Monday, May 9, 2011

Responding to Match Party Comments

The following was written by Chris Jacobs our Program Director.

I would like to respond with some facts about National Adoption Center match parties. The children and teens who attend do know that they are coming to an event to meet families. The Center believes that not every child or teen is appropriate to attend a match party and no child/teen should be forced to attend. Children are prepared by their social workers to know what to expect, or in the case of our teens-only events, two preparation meetings are held with the teens before the match party to go over the agenda for the day, and address any concerns or questions they have.   

Of course, meeting families face-to-face is exciting and can also be scary---for the youth and for the families!    Center staff also meet with the families before each party to once again go over the agenda for the day and to coach them (because they are also nervous) about being sensitive to the youth, respecting their privacy and using this as an opportunity to interact and share what they have in common. The staff also provides some do’s and don’ts (no pictures taken with their cell phones, no promises made to youth, no discussion of adoption.)

The Center believes that the youth must have a voice in their own recruitment and our parties are planned to be “no pressure,” fun for the youth and always respectful of their feelings and privacy. There will inevitably be youth who attend for whom families do not request additional information. However, a match party is just one strategy their social worker can use to find them a family. The Center encourages the social worker to  discuss with the child, after the party, the child’s reaction to the experience.

It has been the experience of the National Adoption Center and other organizations that have sponsored such parties, that if the events are orchestrated with sensitivity and the children are prepared well before and talk with their social workers afterward, the experience will be a positive one for the child. As one enthusiastic social worker said, “In a perfect world, we would not need adoption parties.” The reality is that nearly 120,000 children around the country are yearning for permanent families.
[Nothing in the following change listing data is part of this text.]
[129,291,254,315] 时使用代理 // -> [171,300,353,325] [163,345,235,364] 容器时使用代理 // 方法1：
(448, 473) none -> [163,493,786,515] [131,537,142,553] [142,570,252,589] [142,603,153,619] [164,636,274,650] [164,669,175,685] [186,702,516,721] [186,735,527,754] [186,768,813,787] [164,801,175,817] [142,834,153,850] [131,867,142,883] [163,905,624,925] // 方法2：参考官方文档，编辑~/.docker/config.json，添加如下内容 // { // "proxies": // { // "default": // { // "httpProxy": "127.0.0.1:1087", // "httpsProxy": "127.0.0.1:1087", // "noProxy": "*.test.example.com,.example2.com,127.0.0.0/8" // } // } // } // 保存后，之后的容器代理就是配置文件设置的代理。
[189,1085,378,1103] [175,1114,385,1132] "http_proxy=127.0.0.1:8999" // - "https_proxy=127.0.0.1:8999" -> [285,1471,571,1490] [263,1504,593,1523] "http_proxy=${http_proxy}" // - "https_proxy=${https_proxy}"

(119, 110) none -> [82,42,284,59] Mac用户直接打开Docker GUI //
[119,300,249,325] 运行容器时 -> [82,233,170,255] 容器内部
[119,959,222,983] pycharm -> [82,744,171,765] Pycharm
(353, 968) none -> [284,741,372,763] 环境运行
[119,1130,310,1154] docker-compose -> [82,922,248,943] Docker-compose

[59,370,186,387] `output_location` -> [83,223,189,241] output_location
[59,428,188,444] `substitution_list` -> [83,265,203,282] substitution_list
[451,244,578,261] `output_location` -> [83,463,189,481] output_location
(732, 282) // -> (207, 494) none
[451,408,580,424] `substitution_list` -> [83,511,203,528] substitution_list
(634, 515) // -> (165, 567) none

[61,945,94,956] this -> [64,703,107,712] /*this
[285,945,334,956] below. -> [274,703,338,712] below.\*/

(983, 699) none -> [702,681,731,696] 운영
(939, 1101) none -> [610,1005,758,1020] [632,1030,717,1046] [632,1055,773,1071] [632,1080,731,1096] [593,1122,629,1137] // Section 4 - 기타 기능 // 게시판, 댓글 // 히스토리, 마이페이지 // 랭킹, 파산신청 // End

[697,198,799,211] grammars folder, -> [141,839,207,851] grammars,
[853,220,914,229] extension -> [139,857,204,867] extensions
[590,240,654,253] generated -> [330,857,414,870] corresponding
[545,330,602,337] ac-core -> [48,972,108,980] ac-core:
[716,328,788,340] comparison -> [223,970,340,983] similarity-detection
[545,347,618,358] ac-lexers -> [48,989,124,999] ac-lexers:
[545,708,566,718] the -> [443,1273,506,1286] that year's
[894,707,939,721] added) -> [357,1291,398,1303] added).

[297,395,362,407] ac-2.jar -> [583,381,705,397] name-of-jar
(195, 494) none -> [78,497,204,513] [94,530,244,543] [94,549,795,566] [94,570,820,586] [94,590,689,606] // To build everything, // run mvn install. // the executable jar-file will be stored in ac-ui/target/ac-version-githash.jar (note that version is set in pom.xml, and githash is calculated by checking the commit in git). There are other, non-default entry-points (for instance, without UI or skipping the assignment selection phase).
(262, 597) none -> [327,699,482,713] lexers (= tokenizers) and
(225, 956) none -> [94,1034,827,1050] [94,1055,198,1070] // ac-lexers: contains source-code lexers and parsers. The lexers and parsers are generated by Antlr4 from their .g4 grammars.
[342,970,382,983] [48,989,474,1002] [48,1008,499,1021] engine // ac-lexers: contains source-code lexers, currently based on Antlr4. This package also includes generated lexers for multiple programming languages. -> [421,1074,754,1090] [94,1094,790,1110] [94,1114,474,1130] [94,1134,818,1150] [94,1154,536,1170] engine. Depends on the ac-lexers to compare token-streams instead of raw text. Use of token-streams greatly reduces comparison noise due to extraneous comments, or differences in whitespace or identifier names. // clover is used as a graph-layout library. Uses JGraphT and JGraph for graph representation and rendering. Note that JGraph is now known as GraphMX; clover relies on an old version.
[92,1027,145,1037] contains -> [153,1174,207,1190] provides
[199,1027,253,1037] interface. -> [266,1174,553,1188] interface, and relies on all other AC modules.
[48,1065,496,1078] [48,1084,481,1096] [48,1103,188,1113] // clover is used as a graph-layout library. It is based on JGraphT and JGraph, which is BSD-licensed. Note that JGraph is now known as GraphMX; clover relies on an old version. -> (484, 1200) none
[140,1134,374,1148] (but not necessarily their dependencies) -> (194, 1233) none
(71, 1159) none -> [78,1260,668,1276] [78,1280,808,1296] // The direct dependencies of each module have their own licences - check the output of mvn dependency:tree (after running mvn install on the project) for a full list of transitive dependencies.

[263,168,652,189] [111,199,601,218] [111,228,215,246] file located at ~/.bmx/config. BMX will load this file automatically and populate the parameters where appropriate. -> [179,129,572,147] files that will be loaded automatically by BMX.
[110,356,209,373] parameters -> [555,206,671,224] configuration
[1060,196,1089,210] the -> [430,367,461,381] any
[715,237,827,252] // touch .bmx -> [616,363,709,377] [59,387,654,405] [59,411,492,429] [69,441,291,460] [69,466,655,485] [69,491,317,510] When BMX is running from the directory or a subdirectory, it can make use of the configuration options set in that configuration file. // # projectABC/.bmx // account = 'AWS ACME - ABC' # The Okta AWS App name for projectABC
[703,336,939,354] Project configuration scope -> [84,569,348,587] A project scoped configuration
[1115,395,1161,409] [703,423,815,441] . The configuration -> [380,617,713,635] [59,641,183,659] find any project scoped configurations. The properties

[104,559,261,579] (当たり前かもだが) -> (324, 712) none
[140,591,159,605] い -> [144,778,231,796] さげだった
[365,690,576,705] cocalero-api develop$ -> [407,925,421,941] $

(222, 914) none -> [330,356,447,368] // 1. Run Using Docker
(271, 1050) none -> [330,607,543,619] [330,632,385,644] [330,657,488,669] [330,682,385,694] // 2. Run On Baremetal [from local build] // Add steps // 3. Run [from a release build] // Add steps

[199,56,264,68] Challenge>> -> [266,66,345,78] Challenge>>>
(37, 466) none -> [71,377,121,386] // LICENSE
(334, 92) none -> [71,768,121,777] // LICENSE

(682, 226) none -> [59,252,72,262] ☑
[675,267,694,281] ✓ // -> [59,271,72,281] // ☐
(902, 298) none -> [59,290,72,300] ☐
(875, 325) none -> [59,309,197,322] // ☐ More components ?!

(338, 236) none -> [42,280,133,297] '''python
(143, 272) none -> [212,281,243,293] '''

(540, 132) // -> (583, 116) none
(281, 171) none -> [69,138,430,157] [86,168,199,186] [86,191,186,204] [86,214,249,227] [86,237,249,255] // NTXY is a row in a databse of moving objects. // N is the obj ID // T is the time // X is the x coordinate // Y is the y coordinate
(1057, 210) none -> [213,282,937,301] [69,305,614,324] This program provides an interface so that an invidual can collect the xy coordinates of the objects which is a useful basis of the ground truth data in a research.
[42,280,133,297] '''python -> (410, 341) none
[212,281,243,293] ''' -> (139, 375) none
Attending such events increases their chances dramatically.”



2 comments:

Linda said...

It is STILL setting the child up for disappointment and will worsen their self esteem issues. Sure they know the purposes of these parties. They're foster kids- not puppies. Good to know they are not forced, but these "parties" are setting them up for disappointment.

As Von said,what about the kids who get passed over? We're not talking about a gym class where someone is last to be picked for dodge ball. We're talking about the future of a child and the crushing self esteem issues many of them have- because they were not picked.

It sets them up for , "Gee.....why was I not good enough?" And let's face it- the cuter the kid & the better acting skills they have,the better the chances they will be chosen.

It doesn't matter if "match parties" are scary for the paps. What matters is how this affects the CHILDREN. And no matter how much you "prepare" them for the agenda, not being chosen is a huge blow to add to the blows they have already faced.

If you're a pap- you should be capable of loving ANY child.They are supposed to be able to give unconditional love....not just love to the kid who passes the preliminaries at a party.

Chris said...

@Linda We are careful to create an experience for the youth and families where no one feels on display. We have activities that provide guided interactions between the youth and families, while being fun for all of the participants. Youth who have attended our parties affirm this when we ask about their experience coming to a match party. They tell us that it was good to hear from other youth who are also without a permanent family; that they enjoyed meeting new people including the families, but mostly they express that they had a good time and were celebrated. (We have an awards ceremony at each match event where we present certificates of participation and other gifts to each youth.)

We at NAC are sensitive and very aware of all the losses and rejections that most youth have experienced, always through no fault of their own, just by being in the foster care system. If we thought that no good ever came from having families and youth meet one another in person, we would discontinue this practice. However, many youth indicate that they would attend again, and many do attend multiple times before the right family is found for them. Match parties are just one of the many activities we, and over 30 other states, use to connect youth with a permanent family. We at NAC don’t think there are “cute kids” and “kids with better acting skills”—they are all deserving of a family including 18 and 20 year-old youth ready to age out of foster care—it is NAC’s belief “There are no unwanted children, just unfound families.” We will continue to help find as many families as we can with all the skills and resources we have available to us.